I will fill string bags instead of stockings (available from www.naturalcollection.com). They stretch forever, are hugely strong and can be reused. Inside, I will put - according to need - ecofriendly light bulbs (www.ebulbshop.com), small money plants and vouchers for Eva Fraser facial workout lessons (www.evafraser.com) so that the recipient can cut down on pointless face creams.
I could also enclose a voucher with details of a weekly farm box delivery (www.farmaround.co.uk), which I will already have set up, a juicer and a bag of carrots, tickets for the London Eye, a bottle of biodynamic champagne (available from Waitrose) or perhaps a "greening up" session with my eco-coach, Donnachadh McCarthy.
A very generous but incredibly useful present would be to arrange for a water filter company to come round in the New Year to set someone up with a reverse osmosis sink water filter beneath the kitchen sink (www.pureh2o.co.uk). This would ensure pure water all year round and replace the need for bottles of mineral water (such a con!). Many people would love these things but never have the time to organise them.
This year, we have seen unprecedented national disasters in Asia, New Orleans and Pakistan. The public has responded magnanimously and compassionately.
Personally, sometimes I find it's easier to feel compassion for distant victims of disasters and the planet than the people in my immediate environment, but this year I am determined to embrace the true Christmas spirit and "drop the grudge". After all, politicians have been sanctimoniously exhorted to "drop the debt" all year, but the hardest thing of all is to "drop the grudge" that may be lurking in our hearts towards our neighbours, friends or family.
It's easy to grumble about our families, and the tediousness of spending time with them at Christmas, but this is what it's about: forgiving and forgetting, starting with a truce on just one day, like the Christmas Day armistice between German and British troops in December 1914. Creating peace in microcosm makes peace in macrocosm possible.

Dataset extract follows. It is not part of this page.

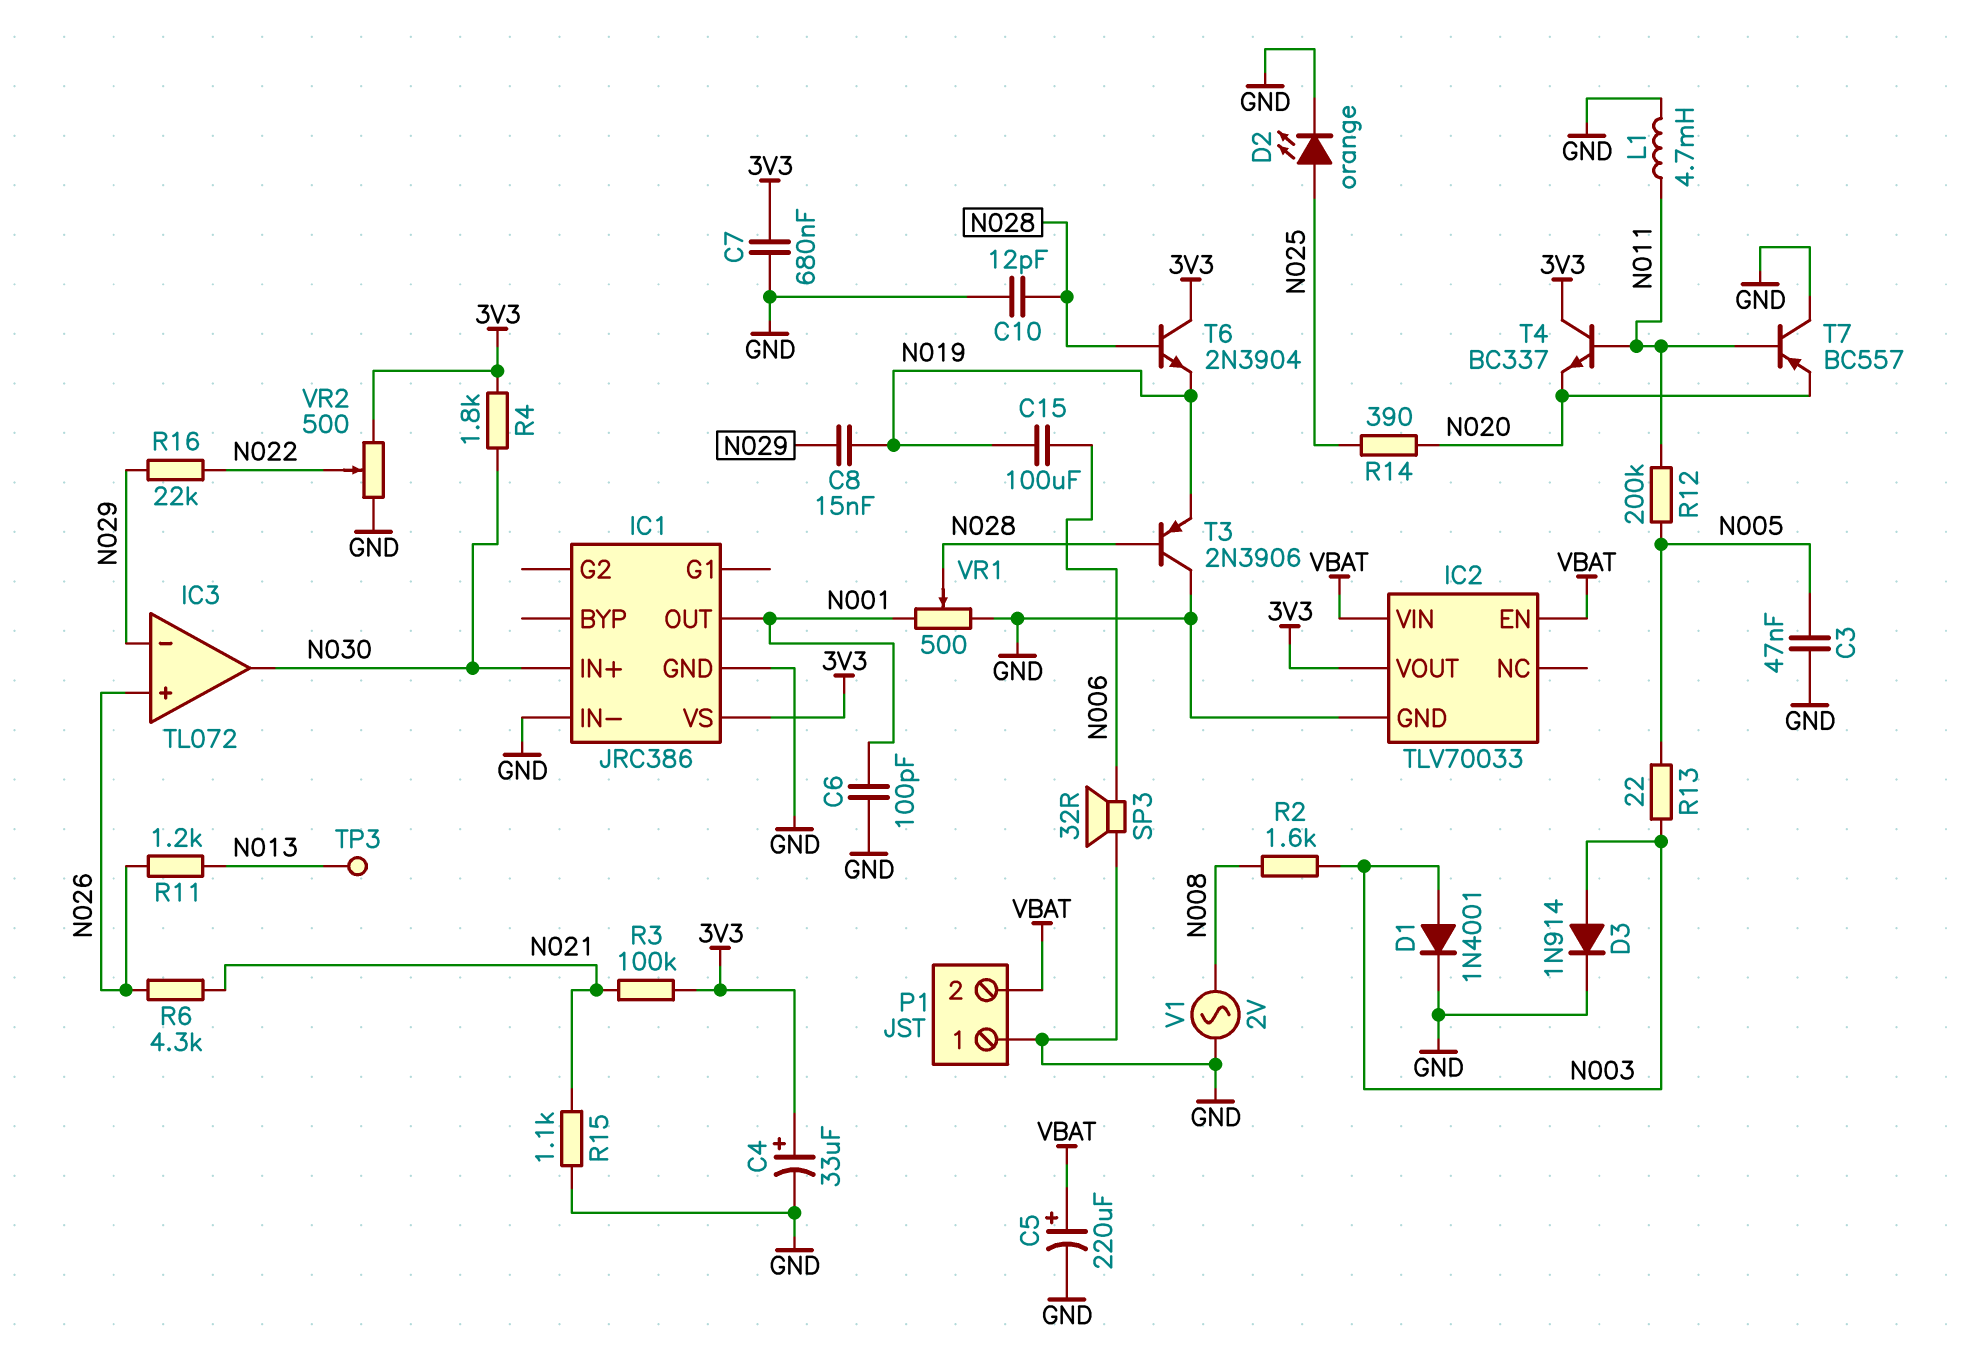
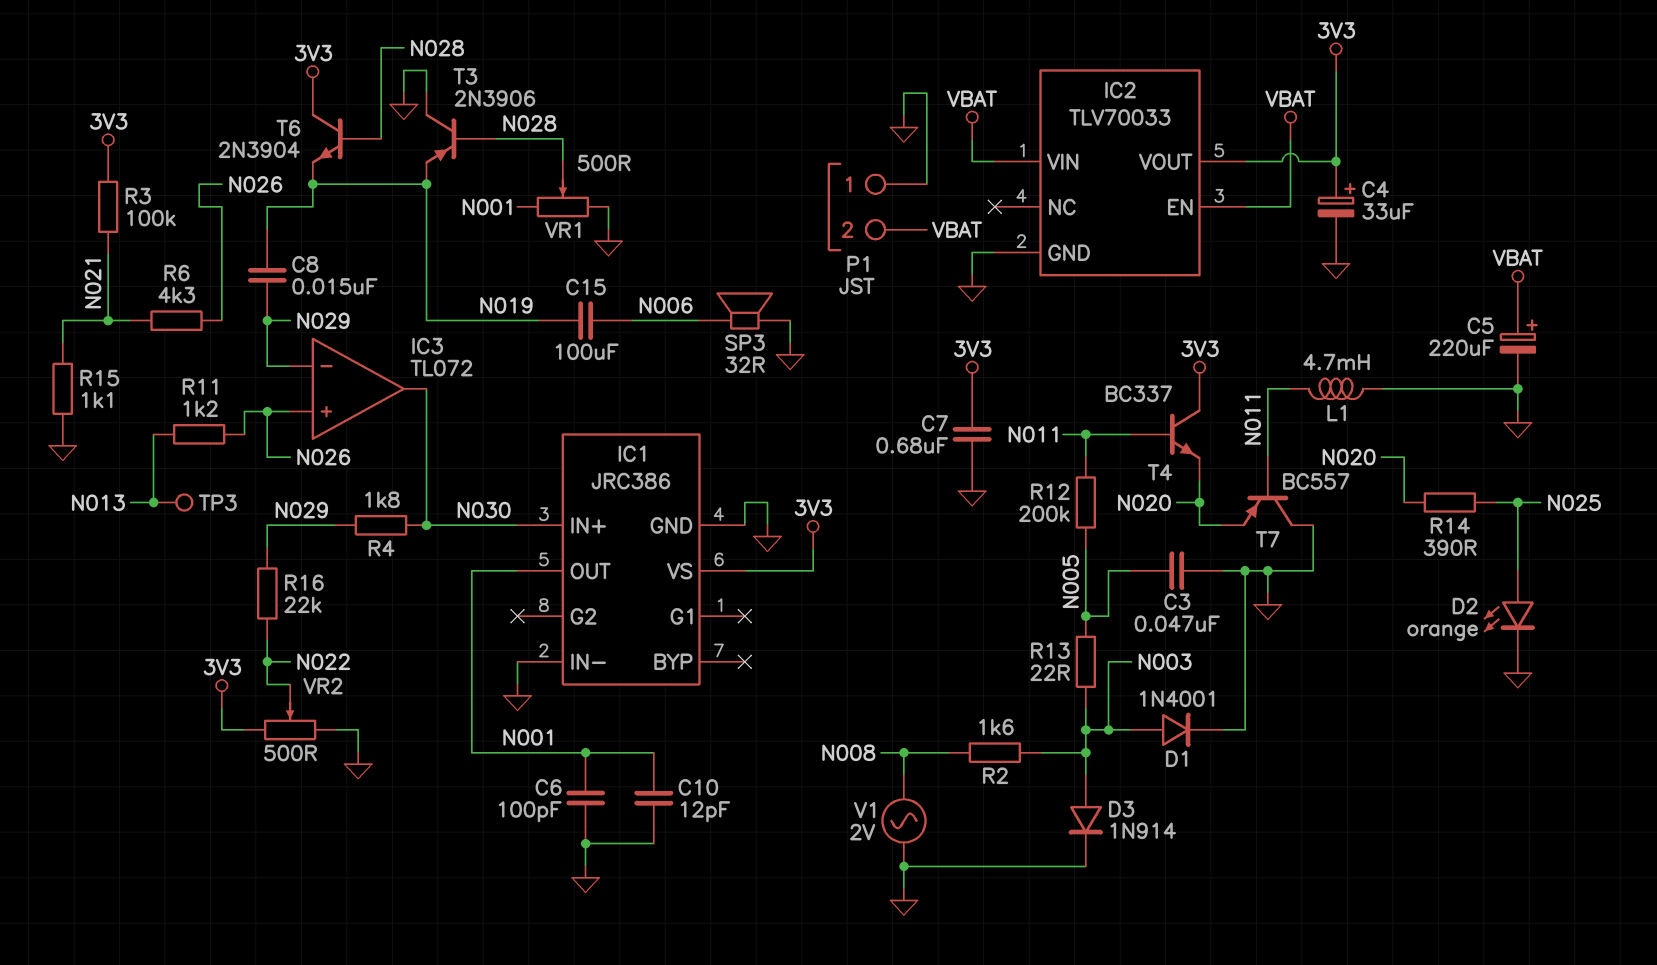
C10: 12pF (GND, N028) -> 12pF (GND, N001)
R4: 1.8k (3V3, N030) -> 1.8k (N029, N030)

This year, let's reclaim the true Christmas message and ditch at least some of the mad merry-go-round. Over the next few pages we hope to capture the festive spirit, so that we can reinspire and reinvigorate our families, friendships and communities.
Happy Christmas to you all!
My Eco Christmas: Dr Caroline Lucas, Green Party MEP for South-East England:
Christmas can be terribly wasteful: acres of wrapping paper and forests of Spruce trees end up in landfill sites, food is flown thousands of miles and millions of unwanted gifts are produced. Making changes to the way we mark the holiday can make an enormous difference: by eating more local food, by recycling cards, wrapping paper and even Christmas trees, by buying "charity" gifts, we can ensure that our enjoyment doesn't come at the expense of the environment or the world's poor.
My Eco Christmas: Donna Air
For our Christmas turkey, I've been looking at a few organic farms near us in Kent. We'll also be making all the sauces and mince pies fresh. I'm trying to teach my daughter, Freya, who's two, about recycling. I'm still working for the John Aspinall Foundation, where we breed black rhino, barbary lions and gorillas and release them back into the wild. But, for me, being green is more about the little things we can do. It's about less packaging (why wrap a carrot in plastic?), recycling, and buying local.